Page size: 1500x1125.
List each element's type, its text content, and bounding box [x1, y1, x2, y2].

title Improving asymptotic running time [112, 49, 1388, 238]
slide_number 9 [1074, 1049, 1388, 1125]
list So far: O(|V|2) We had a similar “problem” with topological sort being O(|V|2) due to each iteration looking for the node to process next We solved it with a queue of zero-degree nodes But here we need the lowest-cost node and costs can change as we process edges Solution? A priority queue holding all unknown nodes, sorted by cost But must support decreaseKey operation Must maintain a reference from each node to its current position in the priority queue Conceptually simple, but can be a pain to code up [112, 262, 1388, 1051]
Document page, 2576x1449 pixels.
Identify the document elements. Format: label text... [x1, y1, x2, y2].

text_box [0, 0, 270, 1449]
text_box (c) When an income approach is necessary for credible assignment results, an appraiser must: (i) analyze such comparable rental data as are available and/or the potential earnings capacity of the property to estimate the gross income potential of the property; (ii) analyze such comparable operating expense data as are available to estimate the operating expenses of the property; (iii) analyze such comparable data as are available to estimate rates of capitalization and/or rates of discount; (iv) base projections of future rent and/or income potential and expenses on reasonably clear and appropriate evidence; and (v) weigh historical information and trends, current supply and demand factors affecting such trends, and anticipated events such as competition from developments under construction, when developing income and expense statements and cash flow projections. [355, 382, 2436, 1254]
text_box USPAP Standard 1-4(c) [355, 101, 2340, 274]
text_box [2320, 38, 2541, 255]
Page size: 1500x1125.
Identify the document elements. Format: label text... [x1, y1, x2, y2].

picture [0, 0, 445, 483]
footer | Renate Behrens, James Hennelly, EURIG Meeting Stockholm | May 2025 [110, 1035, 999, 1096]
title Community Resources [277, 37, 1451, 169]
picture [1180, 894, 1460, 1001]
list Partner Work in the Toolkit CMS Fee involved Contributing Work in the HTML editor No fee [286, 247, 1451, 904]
******
▶ _Problem requirements_: Would you retype all of the data exactly as shown?

▶ _Result for this task_:
Page size: 1500x1125.
List each element's type, its text content, and bounding box [x1, y1, x2, y2].

title Improving asymptotic running time [112, 49, 1388, 238]
slide_number 9 [1074, 1049, 1388, 1125]
list So far: O(|V|2) We had a similar “problem” with topological sort being O(|V|2) due to each iteration looking for the node to process next We solved it with a queue of zero-degree nodes But here we need the lowest-cost node and costs can change as we process edges Solution? A priority queue holding all unknown nodes, sorted by cost But must support decreaseKey operation Must maintain a reference from each node to its current position in the priority queue Conceptually simple, but can be a pain to code up [112, 262, 1388, 1051]
Document page, 2576x1449 pixels.
Identify the document elements. Format: label text... [x1, y1, x2, y2].

text_box [0, 0, 270, 1449]
text_box (c) When an income approach is necessary for credible assignment results, an appraiser must: (i) analyze such comparable rental data as are available and/or the potential earnings capacity of the property to estimate the gross income potential of the property; (ii) analyze such comparable operating expense data as are available to estimate the operating expenses of the property; (iii) analyze such comparable data as are available to estimate rates of capitalization and/or rates of discount; (iv) base projections of future rent and/or income potential and expenses on reasonably clear and appropriate evidence; and (v) weigh historical information and trends, current supply and demand factors affecting such trends, and anticipated events such as competition from developments under construction, when developing income and expense statements and cash flow projections. [355, 382, 2436, 1254]
text_box USPAP Standard 1-4(c) [355, 101, 2340, 274]
text_box [2320, 38, 2541, 255]
Page size: 1500x1125.
Identify the document elements. Format: label text... [x1, y1, x2, y2].

picture [0, 0, 445, 483]
footer | Renate Behrens, James Hennelly, EURIG Meeting Stockholm | May 2025 [110, 1035, 999, 1096]
title Community Resources [277, 37, 1451, 169]
picture [1180, 894, 1460, 1001]
list Partner Work in the Toolkit CMS Fee involved Contributing Work in the HTML editor No fee [286, 247, 1451, 904]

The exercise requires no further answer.